Via libera definitivo all’Accordo collettivo nazionale per i medici di medicina generale che consentirà di rendere pienamente operative le Case di Comunità entro il 30 giugno, nel rispetto degli obiettivi del Pnrr. L’intesa è stata sancita oggi dalla Conferenza Stato-Regioni, dopo il via libera della Corte dei Conti che ha certificato positivamente l’accordo, chiudendo un iter che nelle ultime settimane aveva registrato una fase di stallo.
L’accordo: sei ore nelle Case di Comunità
L’accordo, sottoscritto il 23 giugno dalla Sisac e dalle organizzazioni sindacali Fimmg e Fmt, disciplina la presenza dei medici di famiglia nelle Case di comunità, individuate come uno dei pilastri della riforma della sanità territoriale. L’obiettivo è garantire ai cittadini un’assistenza più vicina al territorio e una migliore presa in carico, integrando il lavoro dei medici di medicina generale con quello degli altri servizi sanitari.
Nel dettaglio l’intesa prevede che i medici di famiglia assicurino fino a sei ore settimanali obbligatorie di attività nelle Case di comunità per 48 settimane l’anno, secondo gli standard fissati dal decreto ministeriale 77. Il precedente accordo del 2024 prevedeva invece una disponibilità facoltativa di quattro ore settimanali. L’impegno medio effettivo, secondo le stime del ministero della Salute, dovrebbe attestarsi intorno alle tre ore a settimana, mentre il costo massimo dell’operazione è valutato in circa 120 milioni di euro l’anno, nell’ambito del futuro Accordo collettivo nazionale 2025-2027.
Il risultato di un confronto serrato
“L’Accordo è il risultato di un confronto serrato e di un dialogo costante con le Regioni e con le organizzazioni sindacali della medicina generale”, ha dichiarato il sottosegretario alla Salute Marcello Gemmato, presente alla Conferenza. “Abbiamo svolto un lavoro di mediazione politica continuo, a tratti complesso, tenendo insieme esigenze diverse, ma senza mai perdere di vista l’obiettivo: arrivare a un’intesa condivisa e sostenibile. È così che si costruiscono soluzioni efficaci per i cittadini e si rispettano gli impegni assunti a livello europeo”.
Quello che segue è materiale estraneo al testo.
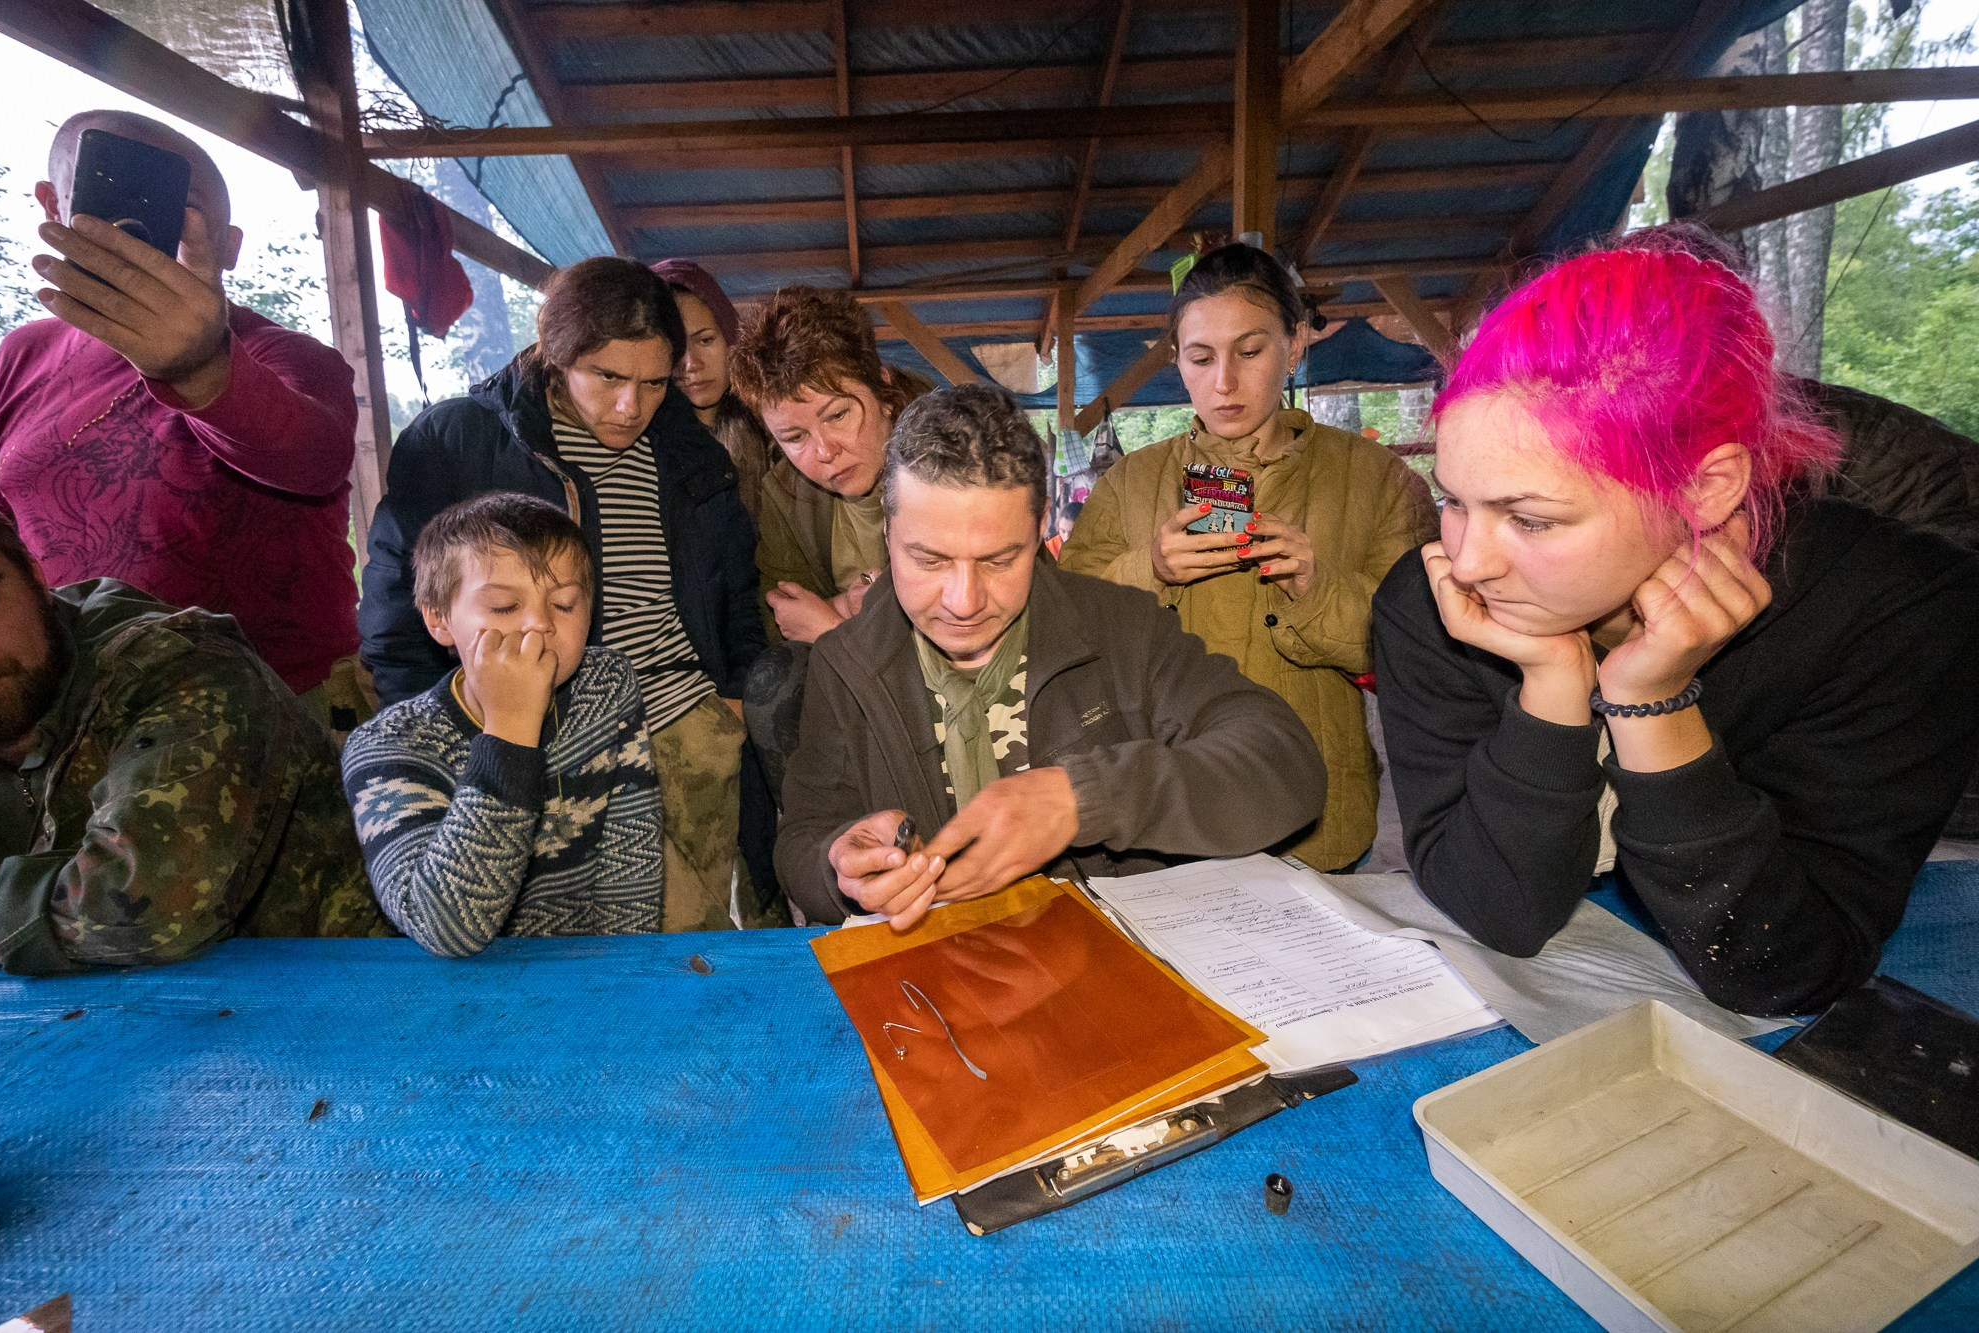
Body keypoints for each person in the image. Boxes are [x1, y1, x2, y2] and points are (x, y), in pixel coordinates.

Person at [1371, 232, 1979, 1017]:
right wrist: (1554, 686)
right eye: (1453, 500)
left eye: (1530, 518)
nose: (1469, 560)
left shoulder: (1900, 608)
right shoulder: (1426, 601)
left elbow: (1783, 968)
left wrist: (1652, 702)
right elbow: (1502, 912)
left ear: (1707, 487)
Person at [776, 383, 1326, 928]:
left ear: (1039, 529)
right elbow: (804, 836)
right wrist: (841, 867)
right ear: (889, 536)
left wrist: (1087, 799)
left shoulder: (1122, 629)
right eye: (930, 561)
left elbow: (1284, 763)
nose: (963, 602)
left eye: (999, 560)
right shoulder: (843, 664)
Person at [358, 257, 766, 933]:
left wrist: (735, 699)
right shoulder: (463, 443)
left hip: (688, 728)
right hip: (544, 741)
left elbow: (736, 590)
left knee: (698, 943)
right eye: (607, 377)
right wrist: (456, 739)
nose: (630, 406)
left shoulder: (690, 453)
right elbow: (402, 616)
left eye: (654, 383)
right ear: (557, 351)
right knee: (543, 941)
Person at [1061, 243, 1436, 872]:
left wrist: (1317, 588)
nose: (1224, 382)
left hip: (1317, 812)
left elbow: (1421, 657)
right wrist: (1145, 569)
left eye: (1251, 351)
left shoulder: (1377, 481)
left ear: (1293, 347)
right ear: (1177, 362)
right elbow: (1062, 626)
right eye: (1201, 358)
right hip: (1165, 811)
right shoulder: (1129, 484)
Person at [0, 110, 362, 710]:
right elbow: (5, 529)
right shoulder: (21, 354)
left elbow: (314, 456)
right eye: (107, 200)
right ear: (52, 206)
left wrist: (201, 369)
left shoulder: (282, 355)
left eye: (178, 217)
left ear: (228, 247)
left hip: (268, 709)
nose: (140, 235)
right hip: (79, 709)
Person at [0, 501, 387, 976]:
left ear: (35, 578)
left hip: (339, 1000)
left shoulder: (181, 667)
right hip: (96, 1025)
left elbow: (139, 909)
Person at [343, 494, 663, 956]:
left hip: (591, 971)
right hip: (457, 989)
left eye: (566, 604)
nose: (538, 624)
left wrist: (623, 974)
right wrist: (510, 729)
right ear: (439, 619)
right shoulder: (388, 748)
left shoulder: (607, 686)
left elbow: (630, 871)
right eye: (504, 607)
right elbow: (448, 930)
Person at [726, 285, 932, 644]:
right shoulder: (784, 492)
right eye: (794, 437)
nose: (824, 451)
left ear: (883, 392)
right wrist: (845, 609)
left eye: (838, 415)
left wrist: (834, 629)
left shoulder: (955, 458)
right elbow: (781, 619)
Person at [651, 258, 776, 526]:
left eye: (705, 340)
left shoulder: (777, 428)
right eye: (674, 347)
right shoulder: (646, 447)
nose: (691, 364)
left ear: (731, 336)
Per Gemmato all’accordo tecnico “si affianca un accordo politico sottoscritto da ministero della Salute, Regioni e rappresentanze della medicina generale, che conferma la volontà condivisa di individuare soluzioni sostenibili, mettendo al centro i bisogni dei cittadini e il rafforzamento della sanità pubblica”.
Soddisfazione anche da parte della sottosegretaria all’Economia Sandra Savino, che definisce l’intesa “un passaggio importante per rendere pienamente operative le Case della Comunità e rafforzare la presa in carico dei cittadini sul territorio”. Si tratta, sottolinea, di “un investimento da 2 miliardi di euro, collegato a un target nazionale di almeno 1.038 Case della Comunità con servizi attivi entro giugno 2026”.
Per Savino il coinvolgimento dei medici di medicina generale è decisivo perché “le Case di Comunità non possono essere soltanto nuove strutture fisiche: devono diventare luoghi reali di cura, orientamento e continuità assistenziale”.